Теперь применим этот анализ к конкретному примеру: знанию Бога в незнании. Знание Бога не может быть описано посредством того общепринятого условного понятия знания, которое действует в сфере науки. В сравнении с научным знанием знание Бога всегда есть незнание — ибо выходит за пределы сферы научного познания, — но при этом не перестает быть некоторым видом знания, неподобным знанию научному. С другой стороны, когда речь идет о Боге, незнание тоже не может отождествляться с тем смысловым содержанием, какое вкладывает в этот термин общепринятый язык. Потому что само осознание незнания Бога (если подходить к нему с меркой научного знания) есть вид знания, не перестающего быть незнанием, подобным незнанию в научной сфере. Оба понятия (знания и незнания) обладают смысловым (образным) подобием с означаемой истиной знания в незнании - подобием, которое, однако, должно пониматься как сущностное неподобие. Значит, выражение "знание в незнании" функционирует только иконологически, становится "знаком", или образом, который "обозначает" возможностьличного узнавания. Такое узнавание совершается за пределами любой условной смысловой предметности, установленной общепринятым языковым употреблением.

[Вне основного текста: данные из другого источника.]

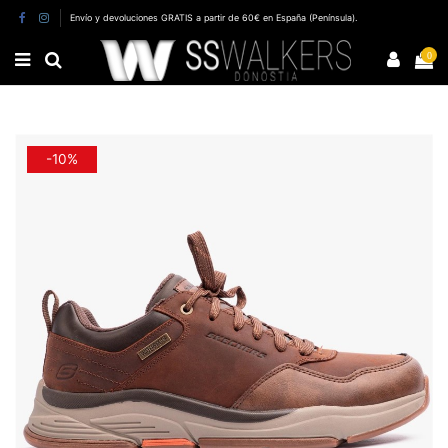
Envío y devoluciones GRATIS a partir de 60€ en España (Península).
0
-10%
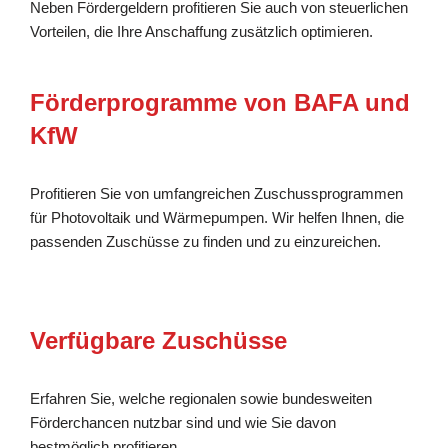
Neben Fördergeldern profitieren Sie auch von steuerlichen
Vorteilen, die Ihre Anschaffung zusätzlich optimieren.
Förderprogramme von BAFA und
KfW
Profitieren Sie von umfangreichen Zuschussprogrammen
für Photovoltaik und Wärmepumpen. Wir helfen Ihnen, die
passenden Zuschüsse zu finden und zu einzureichen.
Verfügbare Zuschüsse
Erfahren Sie, welche regionalen sowie bundesweiten
Förderchancen nutzbar sind und wie Sie davon
bestmöglich profitieren.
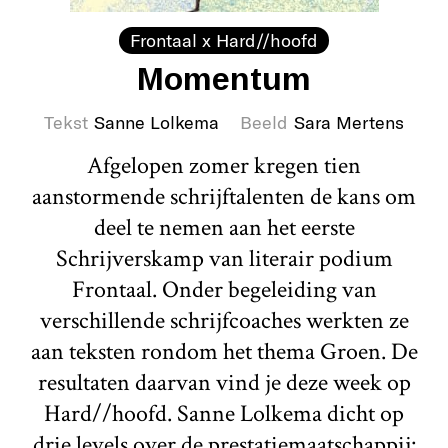
Frontaal x Hard//hoofd
Momentum
Tekst
Sanne Lolkema
Beeld
Sara Mertens
Afgelopen zomer kregen tien
aanstormende schrijftalenten de kans om
deel te nemen aan het eerste
Schrijverskamp van literair podium
Frontaal. Onder begeleiding van
verschillende schrijfcoaches werkten ze
aan teksten rondom het thema Groen. De
resultaten daarvan vind je deze week op
Hard//hoofd. Sanne Lolkema dicht op
drie levels over de prestatiemaatschappij:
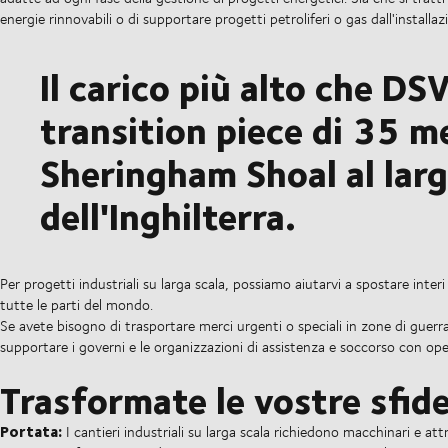
energie rinnovabili o di supportare progetti petroliferi o gas dall'install
Il carico più alto che DS
transition piece di 35 me
Sheringham Shoal al larg
dell'Inghilterra.
Per progetti industriali su larga scala, possiamo aiutarvi a spostare inter
tutte le parti del mondo.
Se avete bisogno di trasportare merci urgenti o speciali in zone di guerra
supportare i governi e le organizzazioni di assistenza e soccorso con opera
Trasformate le vostre sfide
Portata:
I cantieri industriali su larga scala richiedono macchinari e a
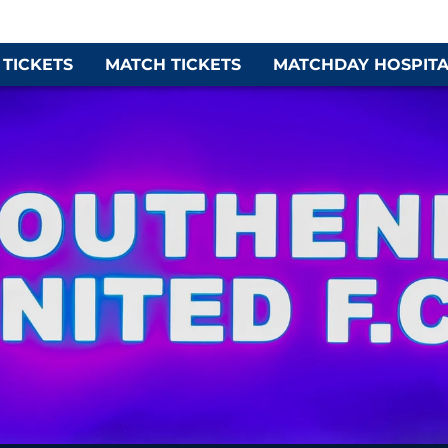
 TICKETS
MATCH TICKETS
MATCHDAY HOSPITA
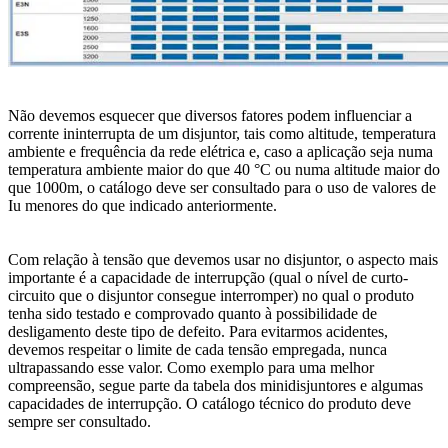
Não devemos esquecer que diversos fatores podem influenciar a
corrente ininterrupta de um disjuntor, tais como altitude, temperatura
ambiente e frequência da rede elétrica e, caso a aplicação seja numa
temperatura ambiente maior do que 40 °C ou numa altitude maior do
que 1000m, o catálogo deve ser consultado para o uso de valores de
Iu menores do que indicado anteriormente.
Com relação à tensão que devemos usar no disjuntor, o aspecto mais
importante é a capacidade de interrupção (qual o nível de curto-
circuito que o disjuntor consegue interromper) no qual o produto
tenha sido testado e comprovado quanto à possibilidade de
desligamento deste tipo de defeito. Para evitarmos acidentes,
devemos respeitar o limite de cada tensão empregada, nunca
ultrapassando esse valor. Como exemplo para uma melhor
compreensão, segue parte da tabela dos minidisjuntores e algumas
capacidades de interrupção. O catálogo técnico do produto deve
sempre ser consultado.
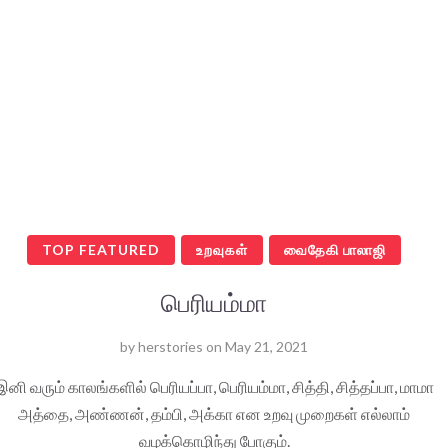
TOP FEATURED
உறவுகள்
வைதேகி பாலாஜி
பெரியம்மா
by
herstories
on
May 21, 2021
இனி வரும் காலங்களில் பெரியப்பா, பெரியம்மா, சித்தி, சித்தப்பா, மாமா
அத்தை, அண்ணன், தம்பி, அக்கா என உறவு முறைகள் எல்லாம்
வழக்கொழிந்து போகும்.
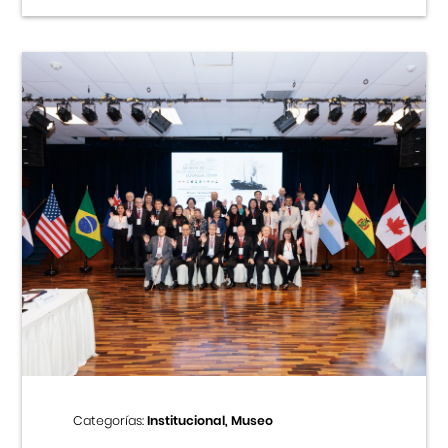
Categorías:
Institucional, Museo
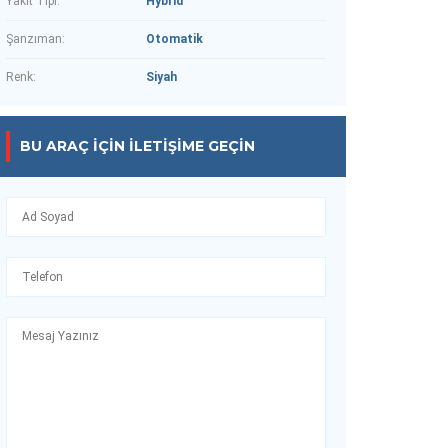
Yakıt Tipi:
Hybrid
Şanzıman:
Otomatik
Renk:
Siyah
BU ARAÇ IÇIN İLETIŞIME GEÇIN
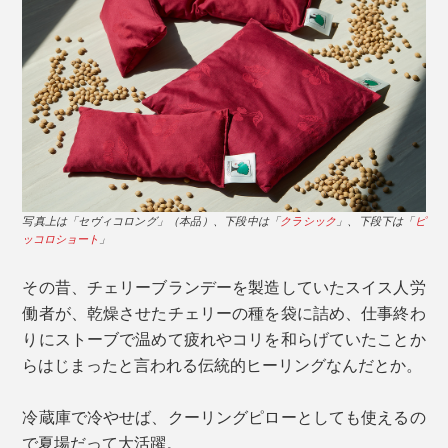
写真上は「セヴィコロング」（本品）、下段中は「
クラシック
」、下段下は「
ピ
ッコロショート
」
その昔、チェリーブランデーを製造していたスイス人労
働者が、乾燥させたチェリーの種を袋に詰め、仕事終わ
りにストーブで温めて疲れやコリを和らげていたことか
らはじまったと言われる伝統的ヒーリングなんだとか。
冷蔵庫で冷やせば、クーリングピローとしても使えるの
で夏場だって大活躍。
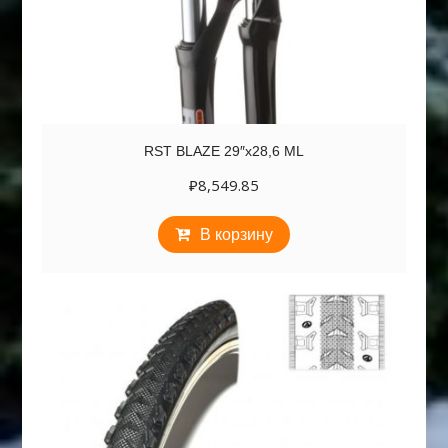
RST BLAZE 29″х28,6 ML
₽
8,549.85
В корзину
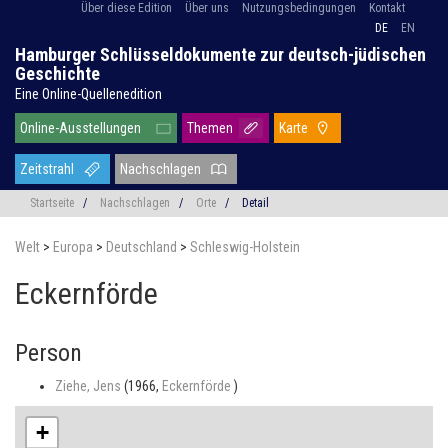
Über diese Edition
Über uns
Nutzungsbedingungen
Kontakt
DE
EN
Hamburger Schlüsseldokumente zur deutsch-jüdischen
Geschichte
Eine Online-Quellenedition
Online-Ausstellungen
Themen
Karte
Zeitstrahl
Nachschlagen
Startseite
/
Nachschlagen
/
Orte
/
Detail
Welt
>
Europa
>
Deutschland
>
Schleswig-Holstein
Eckernförde
Person
Ziehe, Jens
(1966,
Eckernförde
)
+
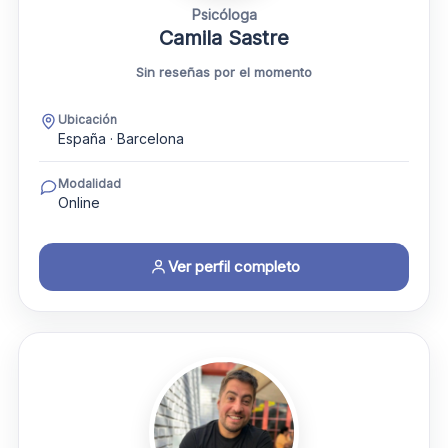
Psicóloga
Camila Sastre
Sin reseñas por el momento
Ubicación
España · Barcelona
Modalidad
Online
Ver perfil completo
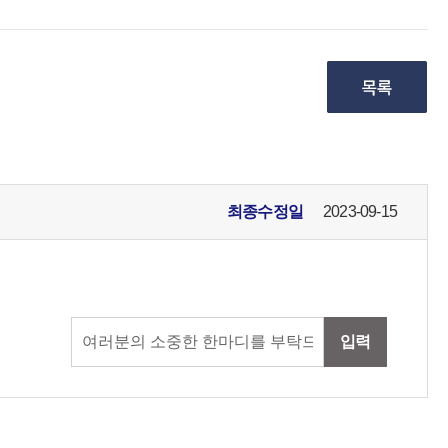
최종수정일
2023-09-15
입력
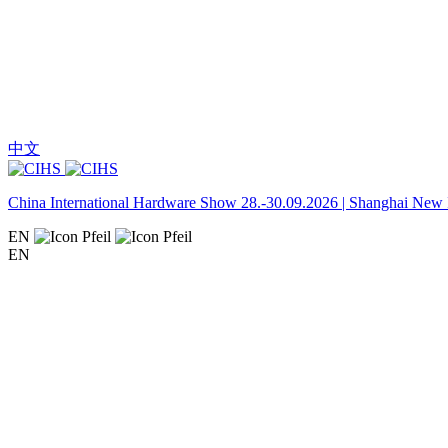
中文
China International Hardware Show 28.-30.09.2026 | Shanghai New I
EN
EN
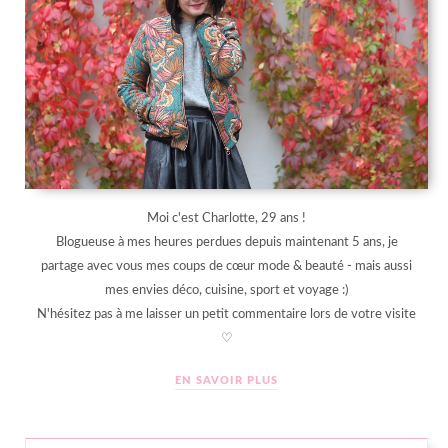
Moi c'est Charlotte, 29 ans !
Blogueuse à mes heures perdues depuis maintenant 5 ans, je
partage avec vous mes coups de cœur mode & beauté - mais aussi
mes envies déco, cuisine, sport et voyage :)
N'hésitez pas à me laisser un petit commentaire lors de votre visite
♡
EN SAVOIR PLUS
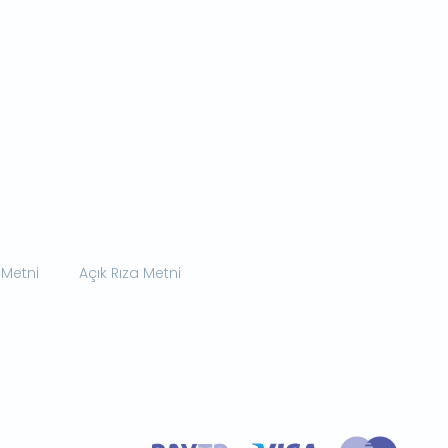
 Metni
Açık Rıza Metni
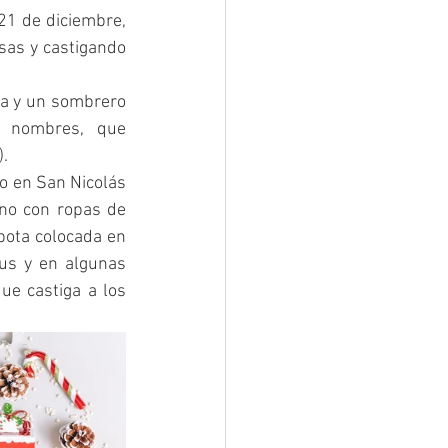
21 de diciembre, 
as y castigando 
a y un sombrero 
 nombres, que 
).
 en San Nicolás 
no con ropas de 
bota colocada en 
us y en algunas 
e castiga a los 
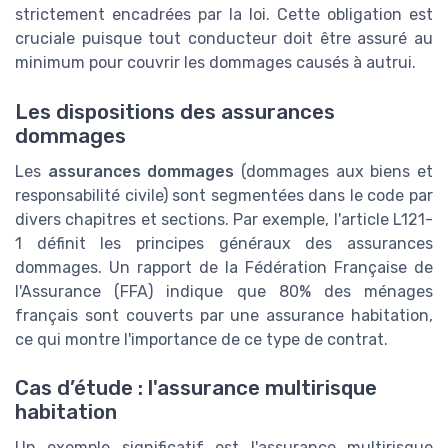
strictement encadrées par la loi. Cette obligation est
cruciale puisque tout conducteur doit être assuré au
minimum pour couvrir les dommages causés à autrui.
Les dispositions des assurances
dommages
Les
assurances dommages
(dommages aux biens et
responsabilité civile) sont segmentées dans le code par
divers chapitres et sections. Par exemple, l'article L121-
1 définit les principes généraux des assurances
dommages. Un rapport de la Fédération Française de
l'Assurance (FFA) indique que 80% des ménages
français sont couverts par une assurance habitation,
ce qui montre l'importance de ce type de contrat.
Cas d’étude : l'assurance multirisque
habitation
Un exemple significatif est l'assurance multirisque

Аналогично этому, византийская иконопись превосходит натуралистическое (вернее, "фотографическое") воспроизведение предметной индивидуальности, а также ее аллегорически–аналогическое истолкование. Она соотносится с прообразом ("переходит" к прообразу)[567], личная уникальность которого может быть изображена только как неподобное подобие и познана только как событие личного отношения. Изумительная техника позволяет византийской иконописи преодолеть чувственную онтичность природной индивидуальности, при этом не подменяя ее формально–чувственным впечатлением (impression), идеей или аллегорией. Византийская икона, изображая конкретную личность, запечатлевает, или, лучше сказать, "описывает" некоторый модус существования: модус, в котором преодолевается онтическая индивидуальность и восстанавливается личность в ее бытийной цельности. В личности Христа неразлучно соединяются тварная и нетварная природы, тварная и нетварная энергии. Изображение "прообраза" (Личности Христа, Богородицы или святых) воздействует как призыв к участию в личностномспособе бытия, и познавательный "переход" к прообразу возможен только как событие динамичного ответа на этот призыв (т. е как "нравственное" усилие).
567
"Ὅσῳ γὰρ συνεχῶς δι᾽εἰκονικῆς ἀνατυπώσεως ὁρῶται [τὰ πρόσωπα τοῦ Χρίστοῦ καὶ τῶν ῾Αγίων], τοσοῦτον καὶ οἱ ταύτας θεώμενοι διανίστανται πρὸς τὴν τῶν πρωτοτύπων μνήμην τε καὶ ἐπιπόθεσιν". Символ веры VII Никейского Вселенского собора.᾽I. Καρμίρη, Δογμ. καὶ Συμβολ. Μνημεῖα 1, с. 239 (в изд. Mansi, XIII, 373). " ῾H γὰρ τῆς εἰκόνος τιμὴ ἐπὶ τὸ πρωτότυπον διαβαίνει" ("Ибо почитание образа переносится на прообраз"). Василий Великий. О Св. Духе. 18, 45, PG 23,149 с. "Εἰκὼν μὲν οὖν ἐστιν ὁμοίωμα χαρακτηρίζον τὸ πρωτότυπον, μετὰ τοῦ κατά τινα διαφορὰν ἔχειν πρὸς αὐτό. Οὐ γὰρ κατὰ πάντα ἡ εἰκὼν ὁμοιοῦται πρὸς τὸ ἀρχέτυπον" ("Образ же есть подобие, отражающее характерные черты прообраза, но вместе с тем имеющее некоторое отличие от него. Ибо не во всем образ подобен прообразу"). Иоанн Дамаскин. Апологетическое слово. I, PG 94, 1240 С, Kotter, S. 83. См. также от 1337 и далее (Kotter, S. 125-226): "Εἰκὼν... ἐστιν ὁμοίωμα καὶ παράδειγμα καὶ ἐκτύπωμά τινος, ἐν ἑαυτῷ δεικνύον τὸ εἰκονιζόμενον... πᾶσα εἰκὼν ἐκφαντορικὴ τοῦ κρύφιου ἐστὶ καὶ δεικτική" ("Образ... есть подобие, образец и изображение чего-либо, являющее в себе изображаемое... Всякий образ выражает и выявляет сокрытое"). См. также Епифаний. Против ересей. 72.10, PG 42, 396 С: " ῾H δὲ εἰκὼν ἑτέρου καὶ οὐχ ἑαυτῆς εἰκὼν οὖσα... τοῦ πρωτοτύπου ἐν ἑαυτῇ τοὺς χαρακτῆρας φέρουσα, τὴν ἑτερότητα παρίστησιν, ἑτερότητα δὲ ὡς ὁμοιότητα" ("Будучи образом другого, а не себя... неся в себе характерные черты прообраза, он представляет иное - но иное, как подобное").